Si l’on objecte qu’il est permis à l’imâm, par nécessité, de prononcer la séparation entre les deux époux, nous répondrons : une telle mesure ne se conçoit qu’après avoir présumé la mort du mari ; car, s’il était avéré qu’il est vivant, il ne relèverait plus de la catégorie des disparus. La situation analogue est celle des biens dont on ignore les propriétaires : on en dispose, et lorsque le propriétaire se manifeste, il recouvre son droit. De la même manière, si l’homme reparaît, il apparaît qu’il était bel et bien vivant, tout comme lorsque le détenteur du bien réapparaît. Or l’imâm, se fondant sur sa disparition, a dissous le mariage ; cette dissolution demeure donc en suspens jusqu’à ce que le mari la ratifie. S’il le veut, il peut entériner la décision de l’imâm ; s’il le veut, il peut la rejeter. S’il l’entérine, la séparation acquiert la même valeur qu’une rupture opérée avec son autorisation préalable.

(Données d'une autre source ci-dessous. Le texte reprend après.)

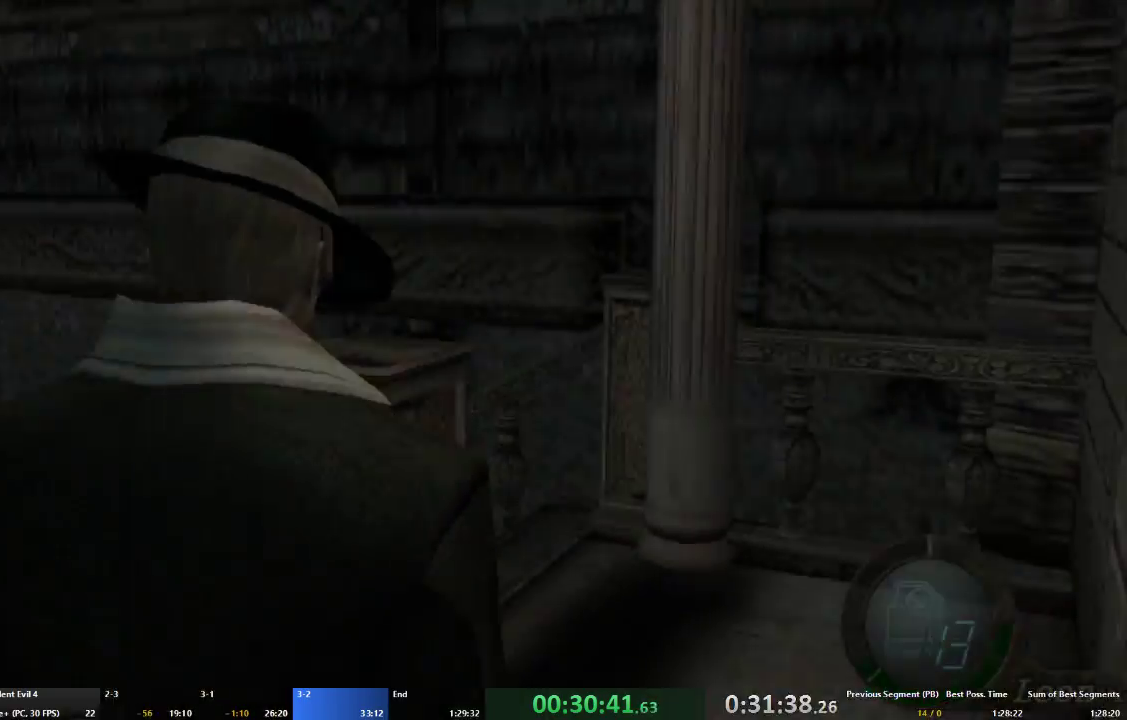
{"buttons": ["A"], "left_stick": "up-left", "right_stick": "center", "events": [[33, "left_stick", "up"], [200, "left_stick", "up-left"]]}
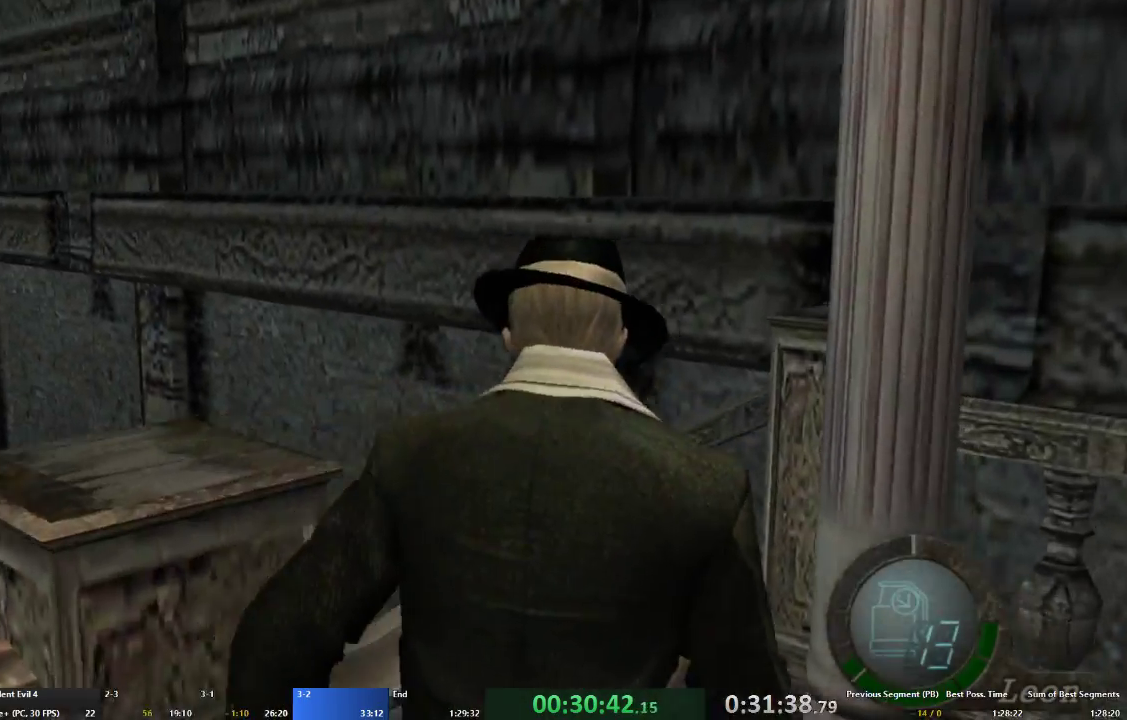
{"buttons": ["A"], "left_stick": "up-left", "right_stick": "center", "events": []}
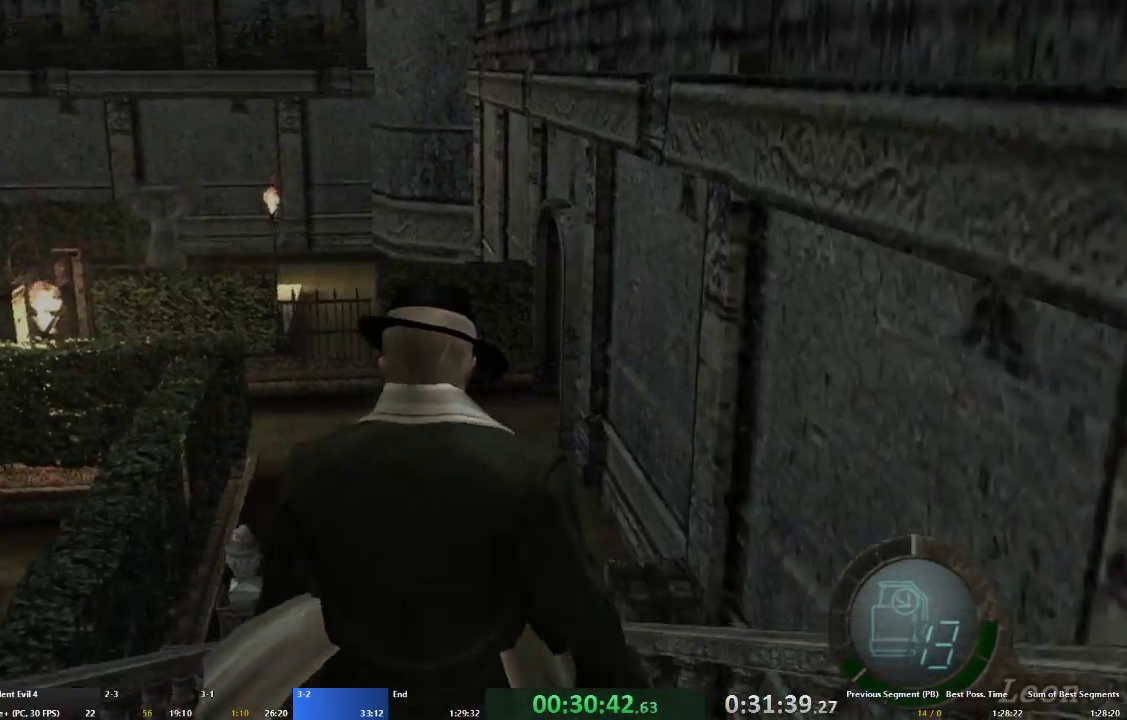
{"buttons": ["A"], "left_stick": "up", "right_stick": "center", "events": [[67, "left_stick", "up"]]}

Du reste, s’il avait autorisé l’imâm à dissoudre le mariage et que celui-ci l’avait fait, la rupture serait effective sans contestation possible, et le second mariage conclu par l’épouse serait alors valide. En revanche, s’il n’approuve pas l’acte de l’imâm, la dissolution est nulle et l’épouse demeure liée par leur union ; elle reste donc sa femme.

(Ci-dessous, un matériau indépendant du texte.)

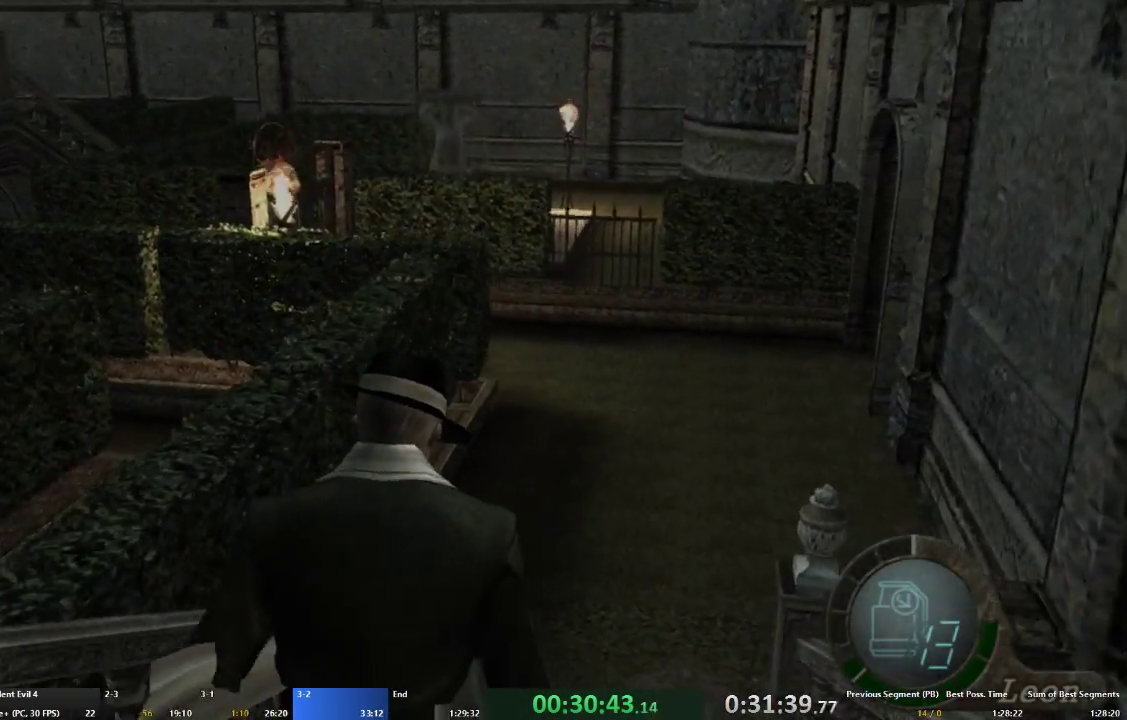
{"buttons": ["A"], "left_stick": "up", "right_stick": "center", "events": []}
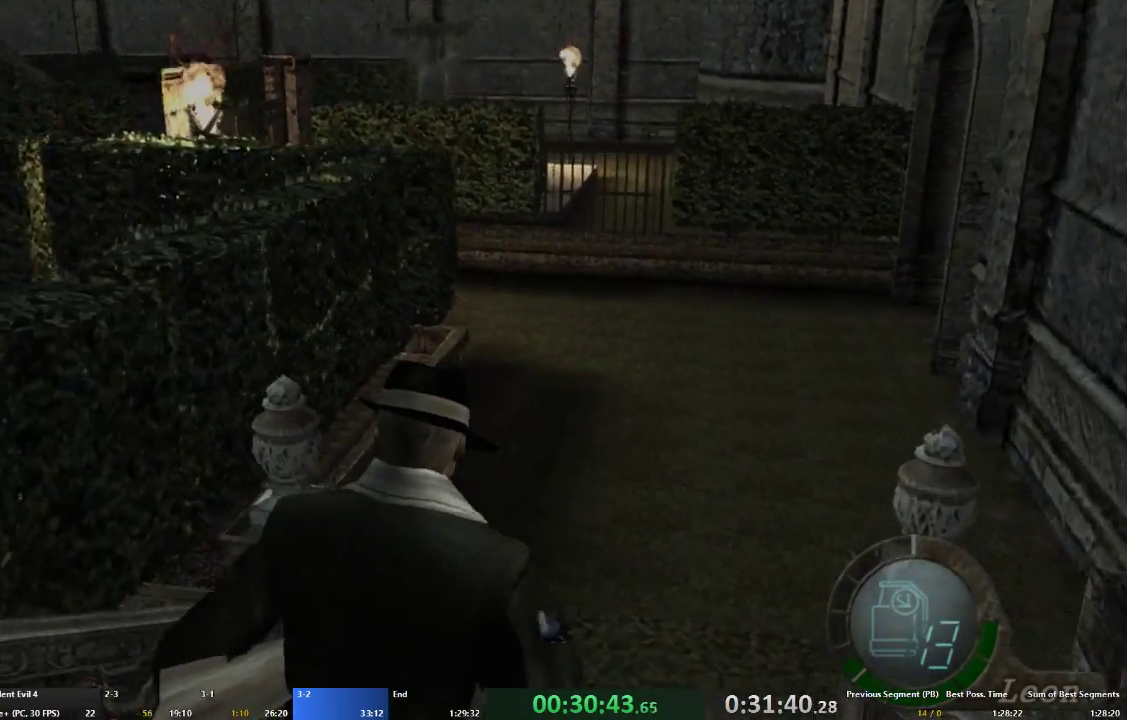
{"buttons": ["A"], "left_stick": "up", "right_stick": "center", "events": []}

Ainsi, le mari réapparu est libre soit de ratifier l’initiative de l’imâm, soit de la rejeter. S’il la ratifie, il fait sortir de sa propriété le budʿ (le droit sexuel) de son épouse ; or, pour la majorité des juristes — Mâlik, al-Shâfiʿî et Aḥmad dans la plus explicite (1) des deux versions rapportées — la perte de ce budʿ est une chose indemnisable. Al-Shâfiʿî soutient qu’elle est garantie par la dot équivalente (mahr al-mithl).

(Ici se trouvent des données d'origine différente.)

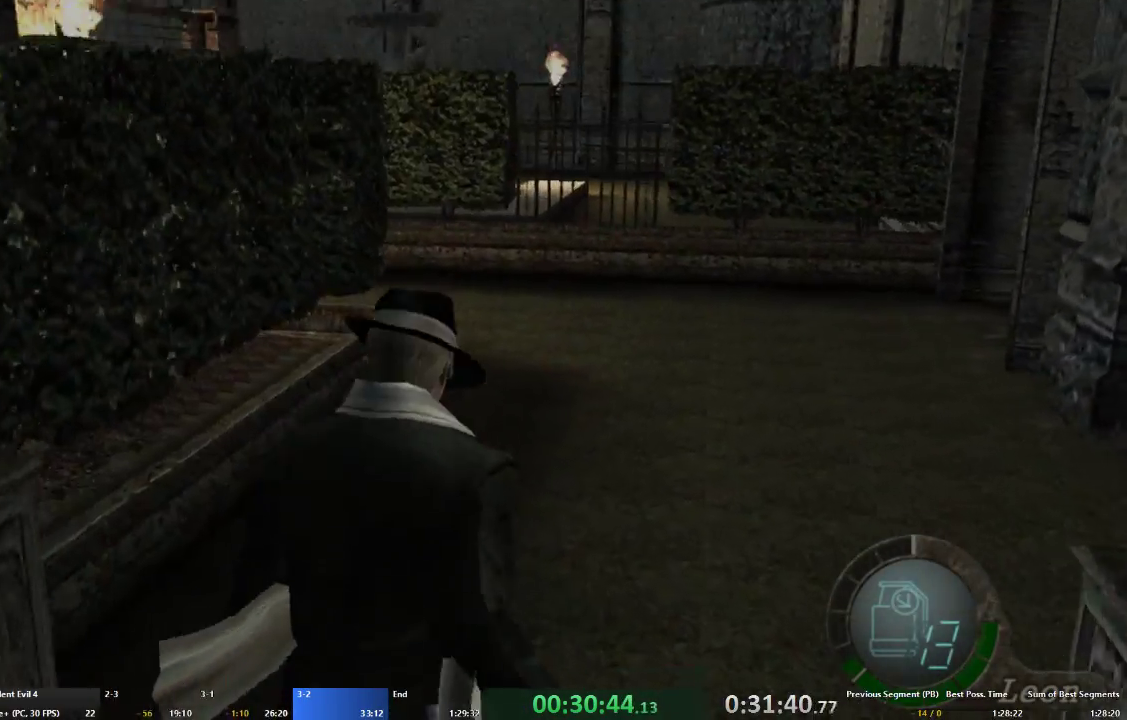
{"buttons": ["A"], "left_stick": "up", "right_stick": "center", "events": []}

La divergence apparaît lorsqu’il est question de deux témoins affirmant que le mari a divorcé de sa femme, puis revenant sur leur témoignage. D’après un premier avis, aucune indemnité ne leur incombe, car la sortie du budʿ de la propriété du mari n’est pas considérée comme indemnisable ; tel est l’avis d’Abû Ḥanîfa et d’Aḥmad dans l’une des deux versions, préférée par les derniers représentants de son école, comme le cadi Abû Yaʿlâ et ses disciples. Selon un second avis, les témoins doivent verser la dot équivalente ; c’est la position d’al-Shâfiʿî et l’un des avis rapportés du madhhab d’Aḥmad.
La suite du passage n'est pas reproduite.